:: 提供された資料
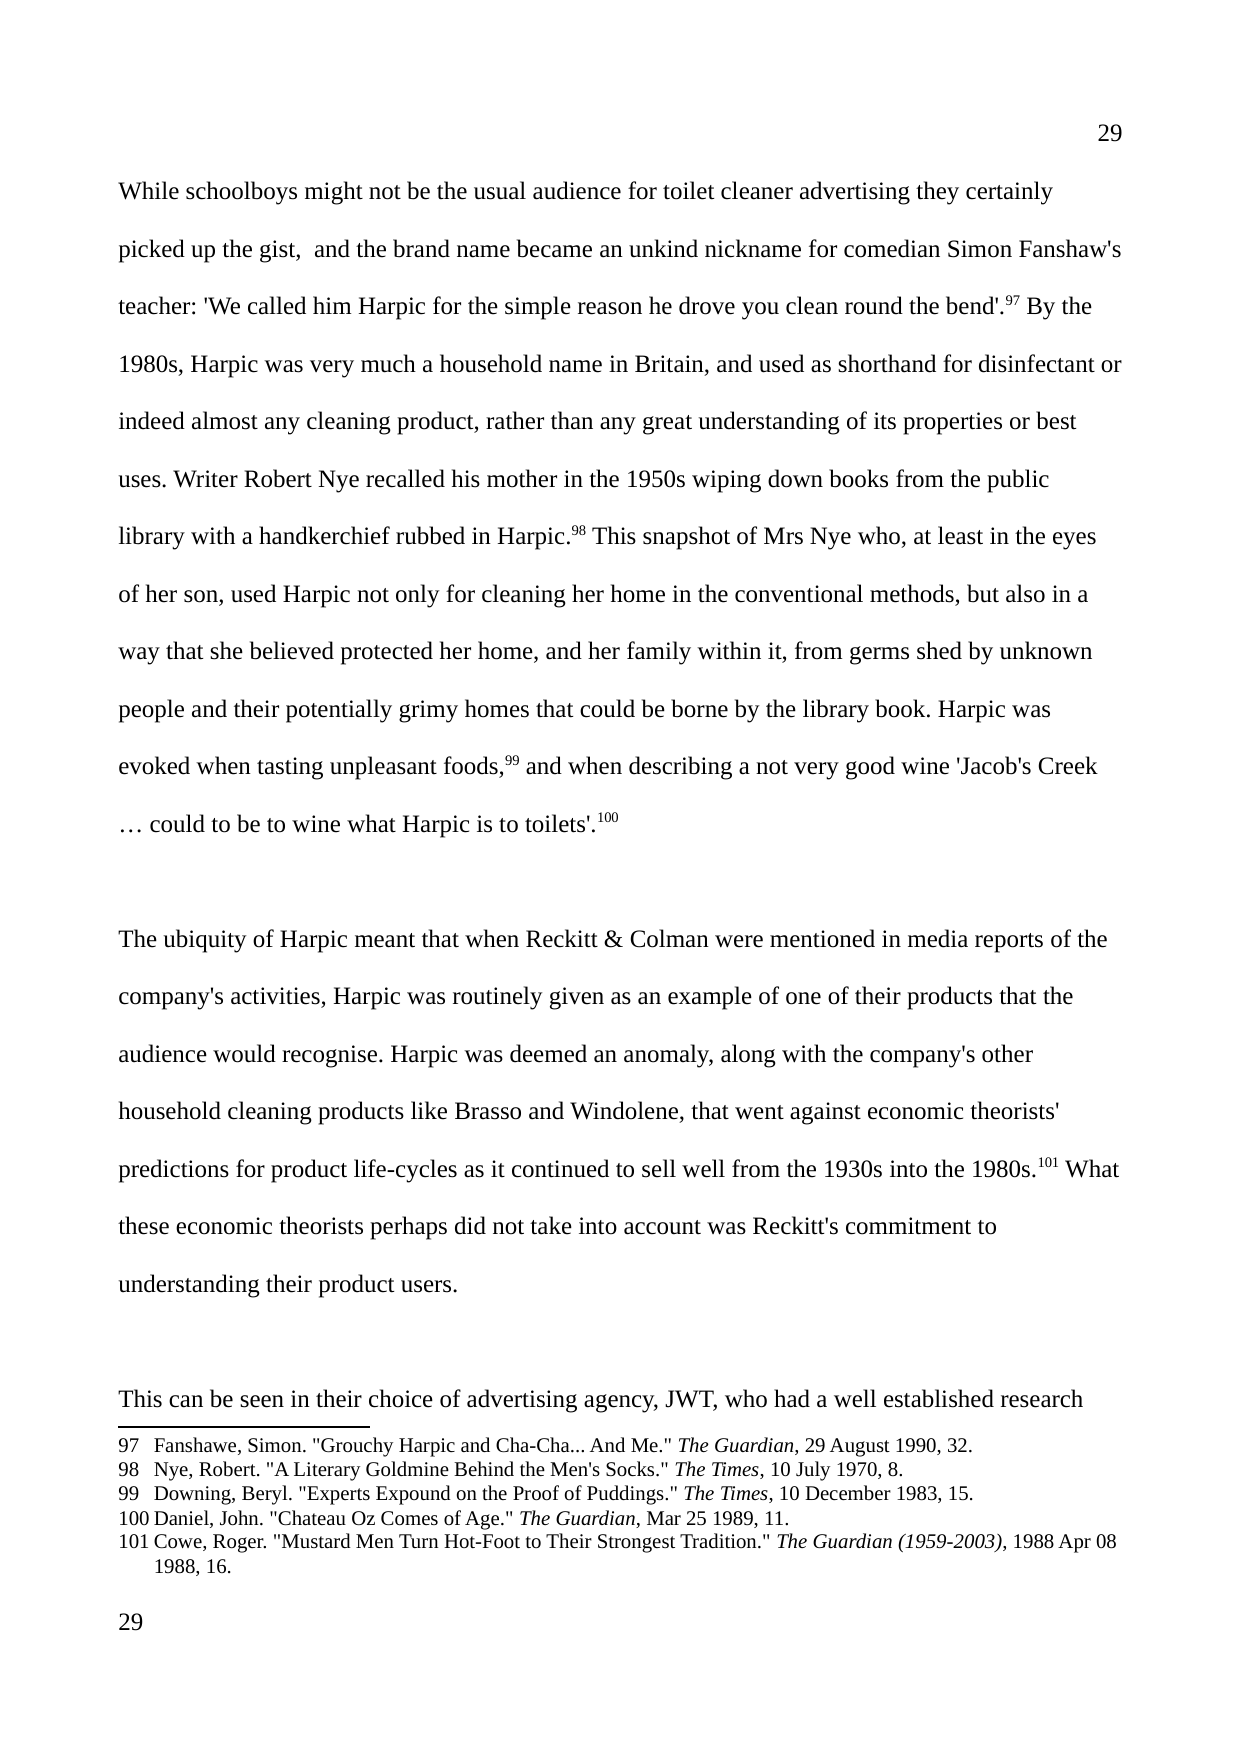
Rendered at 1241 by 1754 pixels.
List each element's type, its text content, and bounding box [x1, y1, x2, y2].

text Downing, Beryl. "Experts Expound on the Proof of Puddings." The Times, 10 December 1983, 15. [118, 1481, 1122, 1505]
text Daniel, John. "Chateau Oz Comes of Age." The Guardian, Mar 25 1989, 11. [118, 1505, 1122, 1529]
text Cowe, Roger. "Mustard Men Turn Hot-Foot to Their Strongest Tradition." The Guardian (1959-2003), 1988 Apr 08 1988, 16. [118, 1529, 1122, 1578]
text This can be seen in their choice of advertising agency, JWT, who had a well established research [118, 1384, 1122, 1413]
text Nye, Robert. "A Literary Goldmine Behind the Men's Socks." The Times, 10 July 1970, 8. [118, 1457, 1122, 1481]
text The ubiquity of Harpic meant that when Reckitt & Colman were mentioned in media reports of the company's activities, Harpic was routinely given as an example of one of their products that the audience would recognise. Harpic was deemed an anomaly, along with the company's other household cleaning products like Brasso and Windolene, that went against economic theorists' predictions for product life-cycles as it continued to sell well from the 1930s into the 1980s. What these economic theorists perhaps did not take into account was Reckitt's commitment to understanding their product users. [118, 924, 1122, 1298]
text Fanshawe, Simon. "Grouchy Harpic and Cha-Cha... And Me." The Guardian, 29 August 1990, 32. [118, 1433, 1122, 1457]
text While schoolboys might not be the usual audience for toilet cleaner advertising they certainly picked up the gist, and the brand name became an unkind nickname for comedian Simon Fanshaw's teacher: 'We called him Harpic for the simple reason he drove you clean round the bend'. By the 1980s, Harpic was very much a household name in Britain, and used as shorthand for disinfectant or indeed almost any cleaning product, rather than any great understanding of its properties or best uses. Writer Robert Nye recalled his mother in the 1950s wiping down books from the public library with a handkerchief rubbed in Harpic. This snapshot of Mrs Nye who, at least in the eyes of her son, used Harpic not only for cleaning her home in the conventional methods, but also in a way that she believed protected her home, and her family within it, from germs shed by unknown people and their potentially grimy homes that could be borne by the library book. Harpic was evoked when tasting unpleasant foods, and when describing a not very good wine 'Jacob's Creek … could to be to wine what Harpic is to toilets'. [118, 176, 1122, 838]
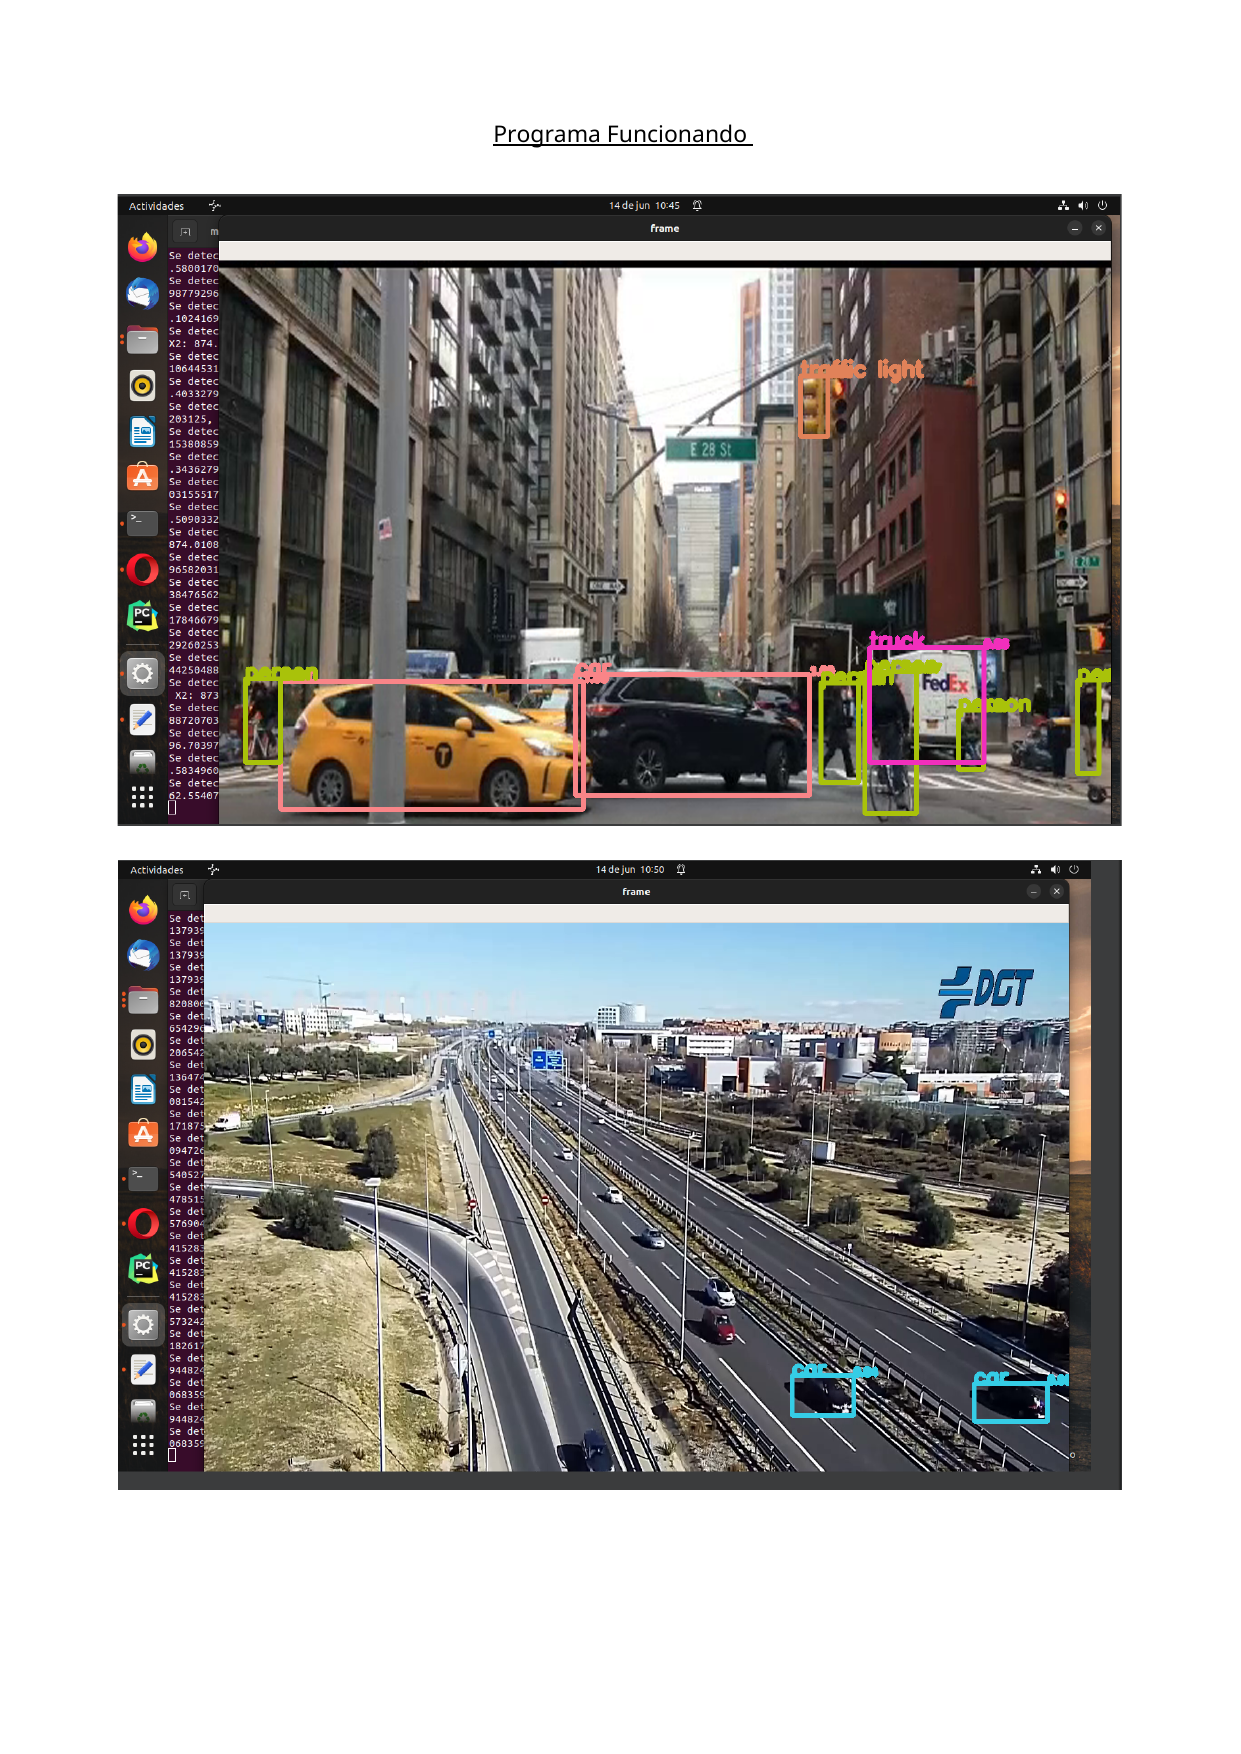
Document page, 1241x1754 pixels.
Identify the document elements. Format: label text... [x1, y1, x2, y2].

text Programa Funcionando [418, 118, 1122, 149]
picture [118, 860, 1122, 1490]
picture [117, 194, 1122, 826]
::::
従うべき指示 ▸
資料の冒頭から「List each element's」を含む行まで（両端を含む）の各行を、「番号」と「テキスト」の2列からなるMarkdownの表に書き直してもらえますか。空行は除き、画像も回答に含めないでください。

完成した回答 ▸
| 番号 | テキスト |
|---|---|
| 1 | Rendered at 1241 by 1754 pixels. |
| 2 | List each element's type, its text content, and bounding box [x1, y1, x2, y2]. |